In [181]:
import pandas as pd
import numpy as np
import matplotlib.pyplot as plt
import seaborn as sns
from scipy import stats

In [71]:
sales_train = pd.read_csv('sales_train.csv')
shops = pd.read_csv('shops.csv')
items = pd.read_csv('items.csv')
item_categories = pd.read_csv('item_categories.csv')

In [72]:
sales_train.head()

Unnamed: 0,date,date_block_num,shop_id,item_id,item_price,item_cnt_day
0,02.01.2013,0,59,22154,999.0,1.0
1,03.01.2013,0,25,2552,899.0,1.0
2,05.01.2013,0,25,2552,899.0,-1.0
3,06.01.2013,0,25,2554,1709.05,1.0
4,15.01.2013,0,25,2555,1099.0,1.0


In [73]:
#Merge shops and sales_train
t1= sales_train.merge(shops, on='shop_id',how='left')

In [74]:
#Merge it again with items
t1 = t1.merge(items, on='item_id',how='left')

In [75]:
#Merge it again with item categories
t1=t1.merge(item_categories, on='item_category_id',how='left')

In [76]:
t1.head()

Unnamed: 0,date,date_block_num,shop_id,item_id,item_price,item_cnt_day,shop_name,item_name,item_category_id,item_category_name
0,02.01.2013,0,59,22154,999.0,1.0,"Ярославль ТЦ ""Альтаир""",ЯВЛЕНИЕ 2012 (BD),37,Кино - Blu-Ray
1,03.01.2013,0,25,2552,899.0,1.0,"Москва ТРК ""Атриум""",DEEP PURPLE The House Of Blue Light LP,58,Музыка - Винил
2,05.01.2013,0,25,2552,899.0,-1.0,"Москва ТРК ""Атриум""",DEEP PURPLE The House Of Blue Light LP,58,Музыка - Винил
3,06.01.2013,0,25,2554,1709.05,1.0,"Москва ТРК ""Атриум""",DEEP PURPLE Who Do You Think We Are LP,58,Музыка - Винил
4,15.01.2013,0,25,2555,1099.0,1.0,"Москва ТРК ""Атриум""",DEEP PURPLE 30 Very Best Of 2CD (Фирм.),56,Музыка - CD фирменного производства


In [96]:
t1.to_csv('train_full.csv')

In [79]:
#Perform same merge operations with test
test=pd.read_csv('test.csv', index_col='ID')
t2 = test.merge(shops, on='shop_id',how='left')
t2 = t2.merge(items, on='item_id',how='left')
t2=t2.merge(item_categories, on='item_category_id',how='left')

In [95]:
t2.to_csv('test_full.csv')

In [94]:
t2.head()
___
→ **THINGS TO DO**
**a.** Output the part of the sales-data notebook from "t2 = test.merge(shops, on='shop_id',how='left')" up to and including "t2.to_csv('test_full.csv')", with every character unchanged.
**b.** Write the next part of the sales-data notebook, picking up after its last line.
The rows after the sales-data notebook come from a separate source.

→ **EXCERPTED RECORDS**
___
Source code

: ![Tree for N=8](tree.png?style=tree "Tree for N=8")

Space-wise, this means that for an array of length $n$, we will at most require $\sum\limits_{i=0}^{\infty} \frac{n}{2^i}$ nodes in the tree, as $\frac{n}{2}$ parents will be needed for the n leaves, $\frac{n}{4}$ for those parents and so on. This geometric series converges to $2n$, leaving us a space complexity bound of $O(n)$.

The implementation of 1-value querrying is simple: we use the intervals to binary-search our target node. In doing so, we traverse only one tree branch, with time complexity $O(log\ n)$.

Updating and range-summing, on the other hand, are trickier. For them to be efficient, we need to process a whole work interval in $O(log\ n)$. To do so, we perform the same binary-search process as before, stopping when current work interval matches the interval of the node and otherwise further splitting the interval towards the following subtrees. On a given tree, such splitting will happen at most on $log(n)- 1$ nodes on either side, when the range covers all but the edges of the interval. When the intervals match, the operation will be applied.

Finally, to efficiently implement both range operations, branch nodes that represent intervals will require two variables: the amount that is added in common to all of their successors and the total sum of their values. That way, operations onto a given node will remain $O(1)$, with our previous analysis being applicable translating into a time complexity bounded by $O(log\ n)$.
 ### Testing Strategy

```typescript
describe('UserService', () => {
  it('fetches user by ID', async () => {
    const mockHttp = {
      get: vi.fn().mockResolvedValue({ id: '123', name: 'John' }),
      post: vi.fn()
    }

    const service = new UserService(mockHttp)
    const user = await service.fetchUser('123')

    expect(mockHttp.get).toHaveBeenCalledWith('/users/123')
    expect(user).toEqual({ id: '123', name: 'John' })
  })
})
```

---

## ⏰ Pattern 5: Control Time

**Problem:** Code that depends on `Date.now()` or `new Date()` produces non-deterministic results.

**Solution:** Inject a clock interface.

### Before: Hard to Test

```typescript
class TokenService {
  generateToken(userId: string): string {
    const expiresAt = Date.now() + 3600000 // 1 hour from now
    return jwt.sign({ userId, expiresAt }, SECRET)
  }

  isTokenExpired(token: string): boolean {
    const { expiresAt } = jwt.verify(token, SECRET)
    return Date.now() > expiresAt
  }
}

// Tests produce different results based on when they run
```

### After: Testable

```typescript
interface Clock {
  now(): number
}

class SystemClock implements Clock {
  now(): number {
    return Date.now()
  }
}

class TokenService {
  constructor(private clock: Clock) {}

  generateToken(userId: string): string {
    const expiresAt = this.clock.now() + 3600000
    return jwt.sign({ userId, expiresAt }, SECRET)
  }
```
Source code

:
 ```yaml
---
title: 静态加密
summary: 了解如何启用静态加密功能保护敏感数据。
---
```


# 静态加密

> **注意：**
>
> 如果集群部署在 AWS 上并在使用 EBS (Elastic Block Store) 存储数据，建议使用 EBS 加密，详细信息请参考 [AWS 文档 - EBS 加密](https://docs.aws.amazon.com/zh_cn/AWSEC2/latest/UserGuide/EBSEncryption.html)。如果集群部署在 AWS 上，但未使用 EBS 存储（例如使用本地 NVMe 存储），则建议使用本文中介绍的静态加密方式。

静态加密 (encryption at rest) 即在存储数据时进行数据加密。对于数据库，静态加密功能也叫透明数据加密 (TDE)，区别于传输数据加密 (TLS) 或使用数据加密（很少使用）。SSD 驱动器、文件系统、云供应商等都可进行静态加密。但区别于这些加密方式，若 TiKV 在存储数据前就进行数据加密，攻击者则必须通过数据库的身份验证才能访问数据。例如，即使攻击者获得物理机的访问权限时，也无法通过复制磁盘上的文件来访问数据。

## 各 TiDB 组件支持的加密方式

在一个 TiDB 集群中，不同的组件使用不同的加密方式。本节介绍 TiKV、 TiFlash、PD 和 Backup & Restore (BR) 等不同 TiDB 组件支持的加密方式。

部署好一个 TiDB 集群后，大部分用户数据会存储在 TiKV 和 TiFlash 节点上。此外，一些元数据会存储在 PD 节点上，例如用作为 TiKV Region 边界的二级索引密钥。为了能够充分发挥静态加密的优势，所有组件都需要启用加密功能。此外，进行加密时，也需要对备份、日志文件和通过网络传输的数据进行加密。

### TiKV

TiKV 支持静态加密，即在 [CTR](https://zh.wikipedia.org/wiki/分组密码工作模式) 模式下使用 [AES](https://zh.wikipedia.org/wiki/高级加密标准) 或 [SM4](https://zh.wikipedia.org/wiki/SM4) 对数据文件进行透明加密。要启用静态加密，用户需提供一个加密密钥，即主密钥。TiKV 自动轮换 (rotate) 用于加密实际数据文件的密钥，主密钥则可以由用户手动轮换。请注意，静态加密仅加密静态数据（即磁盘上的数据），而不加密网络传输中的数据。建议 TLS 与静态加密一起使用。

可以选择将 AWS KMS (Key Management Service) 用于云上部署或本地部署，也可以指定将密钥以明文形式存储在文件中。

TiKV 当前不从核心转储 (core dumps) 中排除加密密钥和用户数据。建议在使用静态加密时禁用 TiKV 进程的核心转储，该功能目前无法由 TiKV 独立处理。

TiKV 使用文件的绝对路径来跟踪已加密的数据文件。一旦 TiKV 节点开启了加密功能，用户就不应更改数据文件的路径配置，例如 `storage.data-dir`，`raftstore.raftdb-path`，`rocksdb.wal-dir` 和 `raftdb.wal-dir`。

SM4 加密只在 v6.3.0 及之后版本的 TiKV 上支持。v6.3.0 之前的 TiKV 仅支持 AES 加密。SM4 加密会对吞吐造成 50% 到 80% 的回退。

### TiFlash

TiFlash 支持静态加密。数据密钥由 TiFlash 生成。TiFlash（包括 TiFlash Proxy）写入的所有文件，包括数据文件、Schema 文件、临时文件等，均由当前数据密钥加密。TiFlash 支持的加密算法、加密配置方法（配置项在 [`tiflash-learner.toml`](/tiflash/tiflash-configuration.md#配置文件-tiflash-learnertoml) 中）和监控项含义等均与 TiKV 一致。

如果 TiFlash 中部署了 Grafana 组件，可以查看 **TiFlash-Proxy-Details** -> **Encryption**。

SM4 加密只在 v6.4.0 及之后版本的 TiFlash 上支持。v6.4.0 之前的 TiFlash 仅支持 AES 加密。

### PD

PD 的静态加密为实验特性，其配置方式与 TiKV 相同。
___
→ **PER-TASK ANSWERS**
**a.**
t2 = test.merge(shops, on='shop_id',how='left')
t2 = t2.merge(items, on='item_id',how='left')
t2=t2.merge(item_categories, on='item_category_id',how='left')

In [95]:
t2.to_csv('test_full.csv')

**b.**
Unnamed: 0,shop_id,item_id,shop_name,item_name,item_category_id,item_category_name,date_block_num
0,5,5037,"Вологда ТРЦ ""Мармелад""","NHL 15 [PS3, русские субтитры]",19,Игры - PS3,34
1,5,5320,"Вологда ТРЦ ""Мармелад""",ONE DIRECTION Made In The A.M.,55,Музыка - CD локального производства,34
2,5,5233,"Вологда ТРЦ ""Мармелад""","Need for Speed Rivals (Essentials) [PS3, русск...",19,Игры - PS3,34
3,5,5232,"Вологда ТРЦ ""Мармелад""","Need for Speed Rivals (Classics) [Xbox 360, ру...",23,Игры - XBOX 360,34
4,5,5268,"Вологда ТРЦ ""Мармелад""","Need for Speed [PS4, русская версия]",20,Игры - PS4,34


In [93]:
#Fill test date_block_num with next month indices
t2['date_block_num']= [t1['date_block_num'].iloc[-1]+1]*t2.shape[0]

In [100]:
#Check for NA
t1na = pd.isna(t1)
[set(t1na.iloc[:,i]) for i in range(t1na.shape[1])]

[{False},
 {False},
 {False},
 {False},
 {False},
 {False},
 {False},
 {False},
 {False},
 {False}]

In [128]:
item_cnt_day_vc = t1['item_cnt_day'].value_counts()


In [143]:
items_cnt_sorted = sorted(item_cnt_day_vc.items())

In [126]:
min(t1['item_cnt_day'])

-22.0

In [124]:
item_cnt_day_1p = np.log1p(2+t1['item_cnt_day'])

In [155]:
#Check if new shop_ids are present in test that are not in train
t1_shop_id = set(t1['shop_id'])
t2_shop_id = set(t2['shop_id'])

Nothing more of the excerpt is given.